Posted by Nina Jain on

There are times when I am around friends and family, and it is obvious my son is different. He may laugh when he is not supposed to, giggle at something he just thought off, wander into his own world or play puppets with his fingers. I confess I rather enjoy his quirkiness and, I don’t know if I would want him any different. I sometimes think, if he was different would he still be the brilliant painter he is today? Would he still want to hug and kiss me in public as he turned older each year? Would he still be excited over birthday parties and Christmas?

Media can train a parent to be expected to feel a certain way. It can bombard a parent to feel if a child does not grow to be a "successful independent adult" failure has begun to turn its wheels.  To help the parent with a child with a disability feel "good"  social media bombards the special needs parent with feel good inspirational quotes. While many may like the notion “Special Parents Have Special Children”, I tend to shy away. I loved my child when I saw him, and I loved him more when I found out others thought he was not perfect.

It does not take a special person or a special mother to raise a child with special needs. It takes a person who is accepting and can love differences. That is the secret. Coming to the point of all acceptance is a journey on its own. It requires , not only soul searching, but questioning the status quo, religion, and trying to answer the question “Why” Once beyond all of this, it is easy to connect and accept. The realization there is no difference is not an illusion anymore. If we can accept people of different races and religions, than why not person’s with different behaviours. Why not your own child, your brother, sister, family member or friend.

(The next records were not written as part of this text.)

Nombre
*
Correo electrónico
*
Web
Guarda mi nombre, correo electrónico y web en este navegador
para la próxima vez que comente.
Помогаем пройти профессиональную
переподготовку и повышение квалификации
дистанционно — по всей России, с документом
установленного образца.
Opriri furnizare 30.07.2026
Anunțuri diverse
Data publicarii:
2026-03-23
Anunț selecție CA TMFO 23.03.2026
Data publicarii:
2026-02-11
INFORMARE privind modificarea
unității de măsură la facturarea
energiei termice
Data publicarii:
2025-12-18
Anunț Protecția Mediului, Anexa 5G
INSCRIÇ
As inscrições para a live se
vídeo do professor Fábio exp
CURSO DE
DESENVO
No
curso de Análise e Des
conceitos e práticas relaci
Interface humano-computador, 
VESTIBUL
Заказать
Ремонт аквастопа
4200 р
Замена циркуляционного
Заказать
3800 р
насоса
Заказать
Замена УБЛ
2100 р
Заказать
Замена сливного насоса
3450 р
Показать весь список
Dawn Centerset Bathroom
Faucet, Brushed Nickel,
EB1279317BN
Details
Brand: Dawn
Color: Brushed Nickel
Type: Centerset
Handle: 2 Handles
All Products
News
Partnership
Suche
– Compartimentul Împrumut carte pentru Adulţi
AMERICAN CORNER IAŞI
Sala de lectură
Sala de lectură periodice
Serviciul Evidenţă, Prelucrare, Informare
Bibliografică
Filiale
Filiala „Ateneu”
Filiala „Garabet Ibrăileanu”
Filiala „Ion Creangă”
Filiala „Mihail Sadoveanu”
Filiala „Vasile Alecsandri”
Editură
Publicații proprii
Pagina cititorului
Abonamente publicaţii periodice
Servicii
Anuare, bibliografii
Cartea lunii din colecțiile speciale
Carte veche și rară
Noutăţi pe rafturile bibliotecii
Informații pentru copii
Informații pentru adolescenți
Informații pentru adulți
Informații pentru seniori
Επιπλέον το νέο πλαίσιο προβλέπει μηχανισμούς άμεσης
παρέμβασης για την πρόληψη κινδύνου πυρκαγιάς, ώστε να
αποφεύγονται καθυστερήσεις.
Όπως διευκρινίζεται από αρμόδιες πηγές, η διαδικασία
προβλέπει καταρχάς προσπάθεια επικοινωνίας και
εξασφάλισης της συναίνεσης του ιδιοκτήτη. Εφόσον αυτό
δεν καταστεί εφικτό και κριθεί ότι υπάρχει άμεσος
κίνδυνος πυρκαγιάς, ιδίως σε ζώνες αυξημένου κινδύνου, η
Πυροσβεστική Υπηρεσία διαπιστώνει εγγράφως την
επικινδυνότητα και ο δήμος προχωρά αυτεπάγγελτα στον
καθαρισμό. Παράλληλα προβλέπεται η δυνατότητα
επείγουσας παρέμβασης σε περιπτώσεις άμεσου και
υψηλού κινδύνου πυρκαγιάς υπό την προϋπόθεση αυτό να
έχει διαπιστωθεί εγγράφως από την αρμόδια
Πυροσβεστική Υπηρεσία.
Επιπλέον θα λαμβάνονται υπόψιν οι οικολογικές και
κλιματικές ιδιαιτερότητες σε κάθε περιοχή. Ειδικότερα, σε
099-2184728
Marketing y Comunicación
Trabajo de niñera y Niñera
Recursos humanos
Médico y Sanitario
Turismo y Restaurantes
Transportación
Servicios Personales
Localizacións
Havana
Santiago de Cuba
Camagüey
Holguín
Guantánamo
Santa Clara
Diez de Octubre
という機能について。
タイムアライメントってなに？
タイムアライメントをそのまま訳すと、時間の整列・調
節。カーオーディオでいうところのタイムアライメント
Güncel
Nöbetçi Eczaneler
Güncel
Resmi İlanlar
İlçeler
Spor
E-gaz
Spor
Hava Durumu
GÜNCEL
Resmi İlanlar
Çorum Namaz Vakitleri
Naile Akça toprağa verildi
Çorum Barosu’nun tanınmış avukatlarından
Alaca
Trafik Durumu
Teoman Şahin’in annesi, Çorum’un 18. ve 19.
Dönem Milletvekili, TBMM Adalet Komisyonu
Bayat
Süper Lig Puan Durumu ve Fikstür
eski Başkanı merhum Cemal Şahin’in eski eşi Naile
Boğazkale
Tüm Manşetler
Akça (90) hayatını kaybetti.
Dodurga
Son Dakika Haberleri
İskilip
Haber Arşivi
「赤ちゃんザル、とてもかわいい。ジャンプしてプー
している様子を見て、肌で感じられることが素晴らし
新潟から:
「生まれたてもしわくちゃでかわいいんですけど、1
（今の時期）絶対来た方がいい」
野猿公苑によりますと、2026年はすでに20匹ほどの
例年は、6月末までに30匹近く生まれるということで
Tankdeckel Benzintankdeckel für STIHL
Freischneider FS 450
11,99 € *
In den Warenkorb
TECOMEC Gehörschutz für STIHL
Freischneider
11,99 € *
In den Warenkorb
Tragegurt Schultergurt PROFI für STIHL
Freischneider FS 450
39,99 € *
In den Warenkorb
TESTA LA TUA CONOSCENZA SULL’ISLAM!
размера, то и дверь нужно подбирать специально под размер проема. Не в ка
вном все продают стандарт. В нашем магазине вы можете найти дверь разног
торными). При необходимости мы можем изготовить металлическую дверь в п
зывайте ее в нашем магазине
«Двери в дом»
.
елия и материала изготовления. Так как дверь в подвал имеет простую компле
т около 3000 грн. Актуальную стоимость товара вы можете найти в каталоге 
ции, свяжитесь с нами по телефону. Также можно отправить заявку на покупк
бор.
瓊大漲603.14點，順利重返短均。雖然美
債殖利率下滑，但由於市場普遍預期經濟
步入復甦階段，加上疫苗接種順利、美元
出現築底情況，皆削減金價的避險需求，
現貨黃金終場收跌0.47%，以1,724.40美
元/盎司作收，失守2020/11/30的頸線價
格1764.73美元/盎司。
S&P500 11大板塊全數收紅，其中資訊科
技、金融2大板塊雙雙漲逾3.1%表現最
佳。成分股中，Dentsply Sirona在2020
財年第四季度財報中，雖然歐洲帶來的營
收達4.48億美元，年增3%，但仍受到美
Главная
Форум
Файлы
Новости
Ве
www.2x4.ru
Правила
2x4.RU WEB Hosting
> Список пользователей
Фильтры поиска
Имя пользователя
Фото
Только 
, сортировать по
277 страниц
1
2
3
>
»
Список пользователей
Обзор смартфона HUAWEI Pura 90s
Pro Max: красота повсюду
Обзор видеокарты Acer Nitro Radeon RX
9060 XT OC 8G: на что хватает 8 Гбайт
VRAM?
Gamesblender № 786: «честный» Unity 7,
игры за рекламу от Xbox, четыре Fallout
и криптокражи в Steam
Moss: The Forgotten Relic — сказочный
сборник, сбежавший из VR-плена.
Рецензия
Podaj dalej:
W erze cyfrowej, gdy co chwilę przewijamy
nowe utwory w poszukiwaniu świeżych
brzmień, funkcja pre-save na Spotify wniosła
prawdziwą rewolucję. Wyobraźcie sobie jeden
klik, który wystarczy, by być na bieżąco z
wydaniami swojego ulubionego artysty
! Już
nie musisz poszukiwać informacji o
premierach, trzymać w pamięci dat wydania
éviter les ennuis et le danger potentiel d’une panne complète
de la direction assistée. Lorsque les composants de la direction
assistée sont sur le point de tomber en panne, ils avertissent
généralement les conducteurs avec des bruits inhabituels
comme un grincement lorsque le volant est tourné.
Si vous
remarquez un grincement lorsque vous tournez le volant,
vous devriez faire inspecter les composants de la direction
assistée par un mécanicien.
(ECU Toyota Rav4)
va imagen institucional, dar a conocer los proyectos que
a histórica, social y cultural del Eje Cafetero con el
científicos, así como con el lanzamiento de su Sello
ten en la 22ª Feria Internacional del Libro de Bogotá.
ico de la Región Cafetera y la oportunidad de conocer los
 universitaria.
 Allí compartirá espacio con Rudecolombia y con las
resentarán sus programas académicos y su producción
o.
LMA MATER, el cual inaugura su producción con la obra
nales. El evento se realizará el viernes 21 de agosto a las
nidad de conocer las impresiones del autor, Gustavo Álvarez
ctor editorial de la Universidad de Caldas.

A recent trip to south Africa with friends and families triggered some real feelings and insightful thoughts. I observed the children, and in some cases young adults of the  families that accompanied us. The differences in my son that were so apparent to me, were of no consequence to the children. They carried on and included my son as any other friend. They accepted his differences with pride. They spoke slowly to him, helped him, laughed with him, included him, and ran by his side when he wandered off. It was full acceptance of him as a person. It was not just about “taking care of him” It was true inclusion with acceptance. I thanked them at the end of the trip. The children were clearly offended. It was with happiness I responded with a dignified apology.